SOD was intimidating for novices. The language Shimon used was full of statistically improbable phrases and multi-syllabic words drawn from an immense literature: deterritorialization, problematization, smooth and striated space, rhizomes, fractal self-similarity, and homeostasis. This made it seem as though you would need to read for years before you would be even qualified to attempt designing anything.

The translation of design into doctrinal terms did not make it any easier for novices to learn design. Doctrine is the wrong vehicle for learning design, because it is written to be comprehensible at the eighth grade level on the first scan. Design cannot be learned by reading a 13 page manual. I believe design is best learned in a studio setting, designing for a real world challenge, in the presence of experienced coaches, and supported by a community of practice. The U.S. Army frequently uses doctrine as a tool for behaviour change, but it is a blunt instrument for teaching a subtle craft like design.

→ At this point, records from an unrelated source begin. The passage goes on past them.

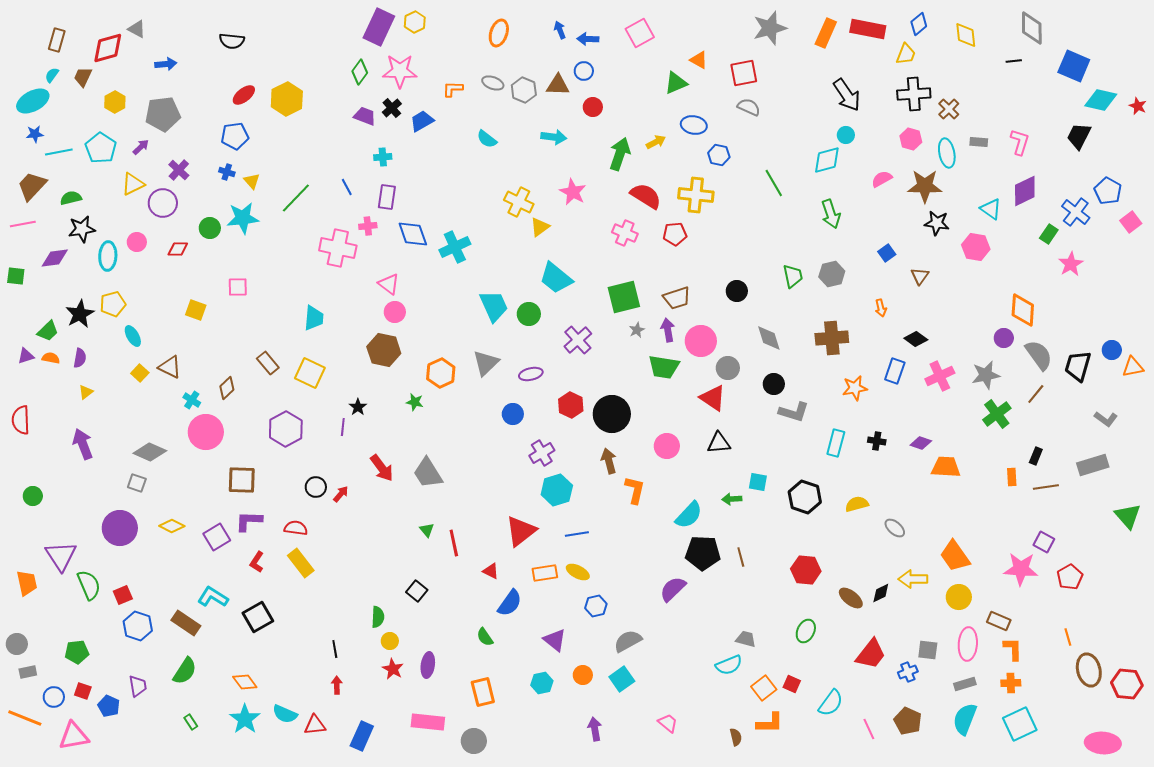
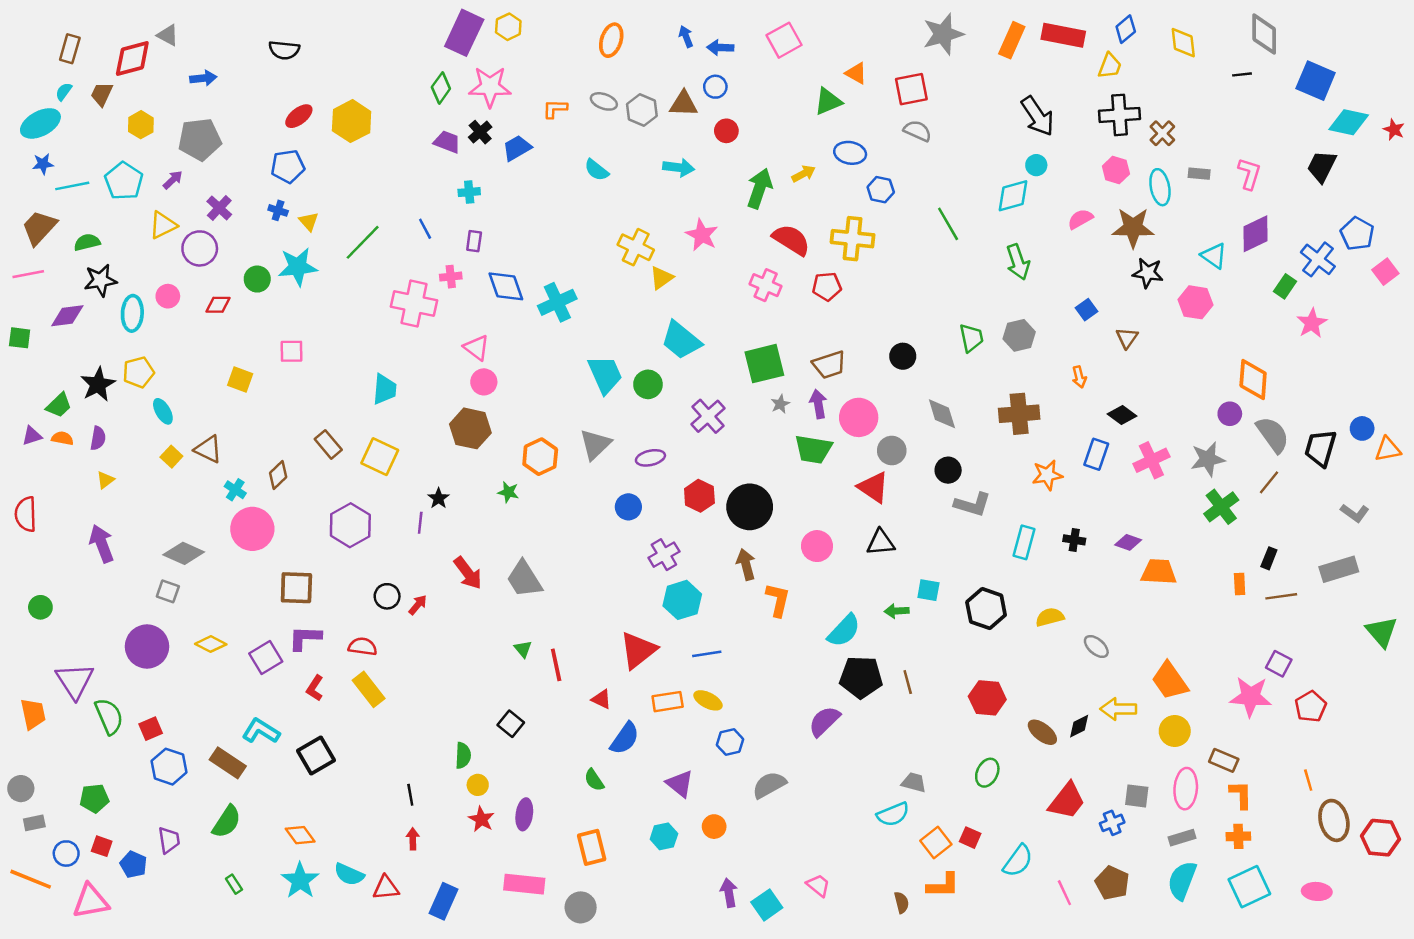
purple rectangle: (387, 197) -> (474, 241), size x0.7
cyan square: (622, 679) -> (767, 905), moved
pink ellipse: (1103, 743) -> (1317, 891), moved, size x0.7

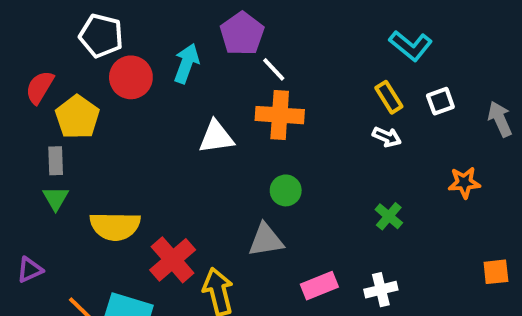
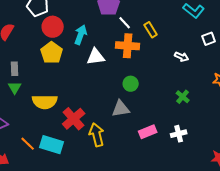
cyan arrow: (186, 63) -> (81, 35), moved
yellow rectangle: (389, 97) -> (151, 30), moved
yellow pentagon: (77, 117) -> (52, 53), moved

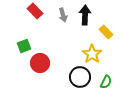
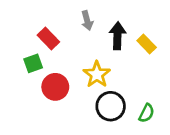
red rectangle: (35, 11) -> (48, 38), moved
black arrow: (85, 15) -> (117, 36), moved
yellow star: (92, 54) -> (97, 74), moved

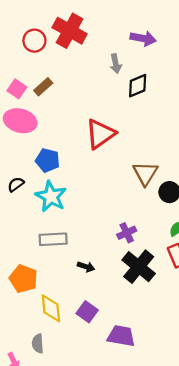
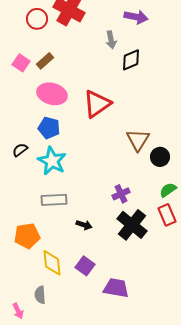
pink ellipse: (20, 121) -> (52, 94), moved
orange pentagon: (23, 279) -> (27, 236), turned -30

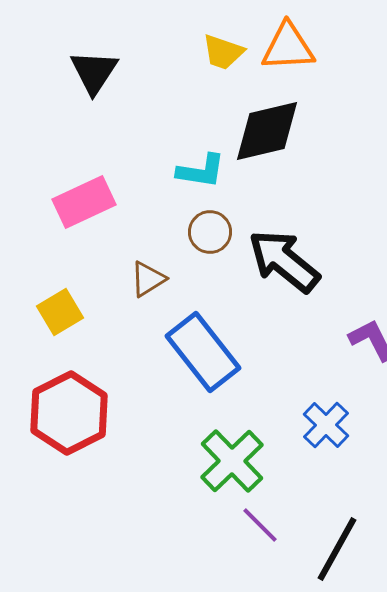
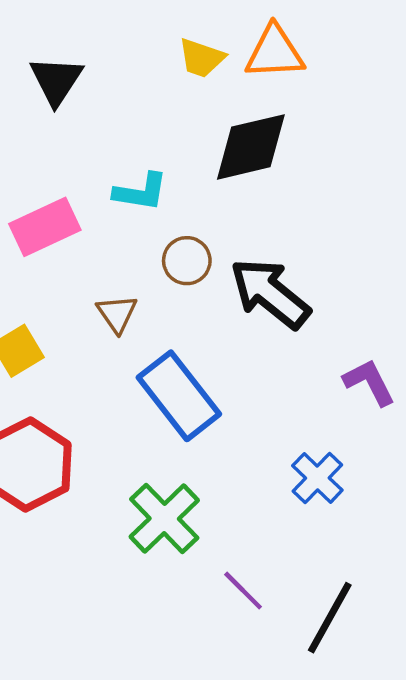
cyan L-shape: (201, 171) -> (141, 192), moved
brown triangle: (148, 279) -> (117, 314), turned -33
green cross: (232, 461) -> (164, 519), moved

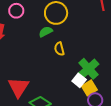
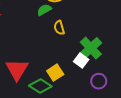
yellow square: (89, 88) -> (55, 73), moved

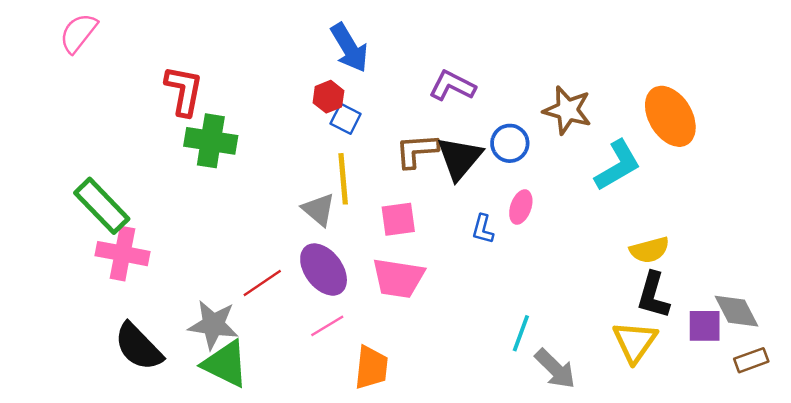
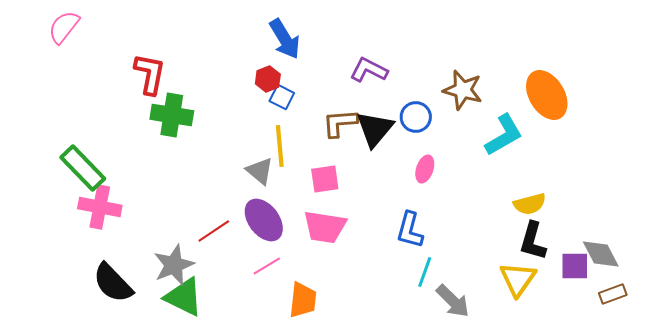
blue L-shape: (483, 229) -> (410, 230), moved, size x1.5
gray star: (213, 325) -> (174, 265), turned -30

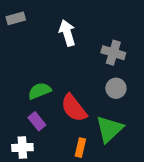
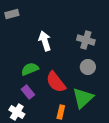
white arrow: (67, 33) -> (45, 41), moved
white cross: (22, 148) -> (17, 112), turned 35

Intellectually, SAMS was a great setting to introduce design, but we were always starting behind the 8 ball. Ideally, design would be infused from day one at West Point, and be reinforced along an Army officer’s career. Instead, there is a fair amount of unlearning that has to occur before a mid-career officer can learn design. My experience with Colonels was even more difficult, since they had already achieved career success without design, and so they were on average less open to learning a radically new approach.

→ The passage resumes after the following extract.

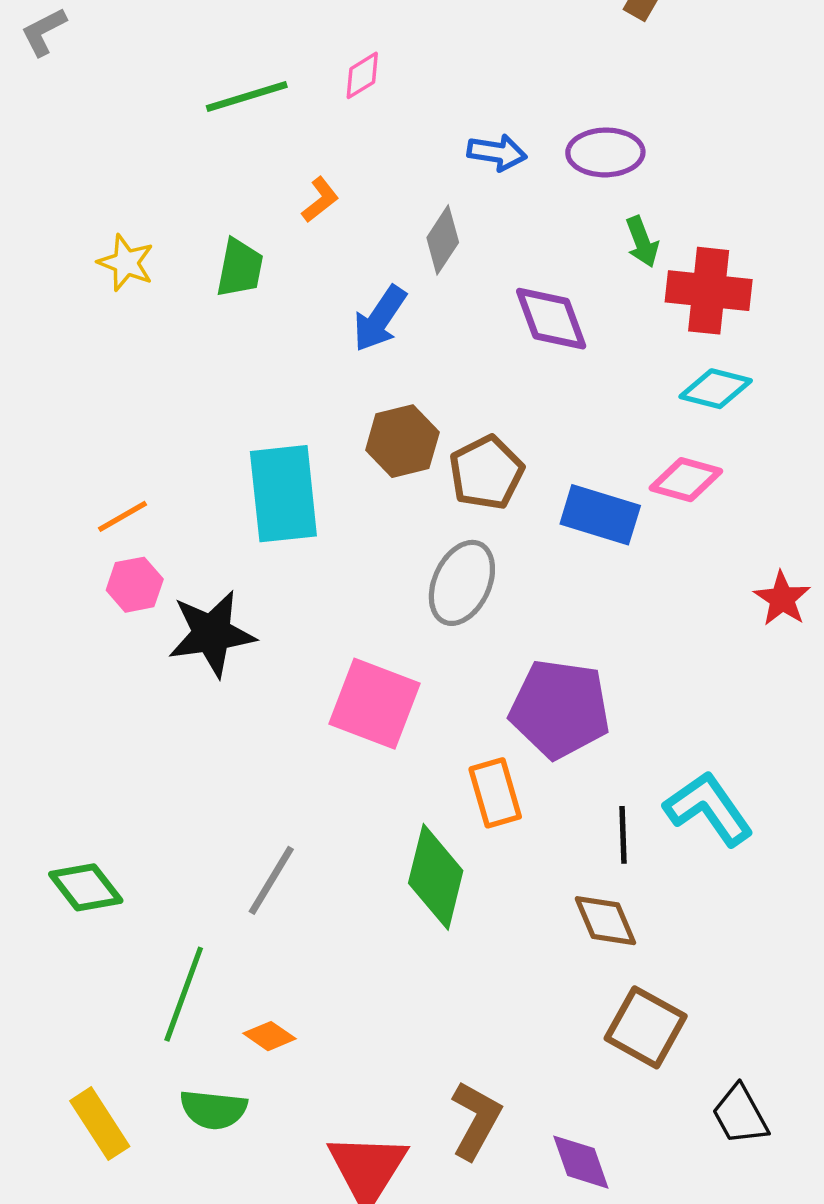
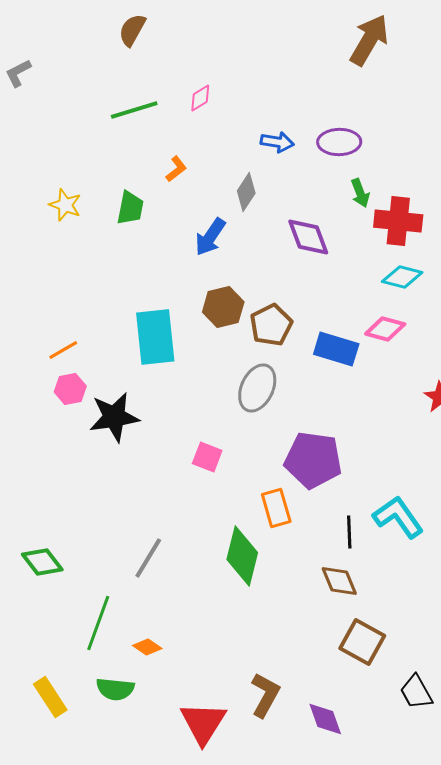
pink square: (374, 704) -> (207, 457), size x0.6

For officers who were naturally attracted to design, there were few pathways for them to develop mastery of design. If they were lucky enough to be accepted to SAMS, they would take one course on design. There was nowhere to go after that to further specialize in design, and no active communities of practice. There is a small military “design cabal” mailing list, but only a handful of SAMS graduates are subscribers. Army officers rotate through postings every two years, and career progression moves in the direction of becoming a generalist, not a specialist. There are good reasons for this, but it does make it challenging to build any real depth of knowledge in design in serving officers.
What We Got Right

It is also important to acknowledge the things I think we got right. The way we chose to introduce design: 
Continually experimented and adapted our approach; 
Was reflexive in applying design to the introduction of design; 
Used education as a leverage point for organizational change; 
Used current issues to teach design rather than fabricated scenarios; 
Educated and enlisted advocates from the pool of retired Generals who were mentors to serving Generals; 
Found a “hook” for design by connecting it and integrating it with existing planning processes; and 
Emphasized continuity with military traditions through the use of historical antecedents, rather than promoting the unique differences of design. 
Conclusion

This reflection is provided in the spirit of learning from a valiant effort to make radical change. I am also motivated by a frustration from reading too many success stories that whitewash all of the personal, political and cultural challenges that subvert change efforts. I don’t believe the challenges we encountered in this experience are unique to design. Nor are they unique to the U.S. Army. By discussing them, I hope that others who intend to make radical change can consider some of the barriers before they arise. I am truly grateful for the opportunity I was given to play a small role for a few years in a big and worthwhile change effort that forever changed my own life’s trajectory.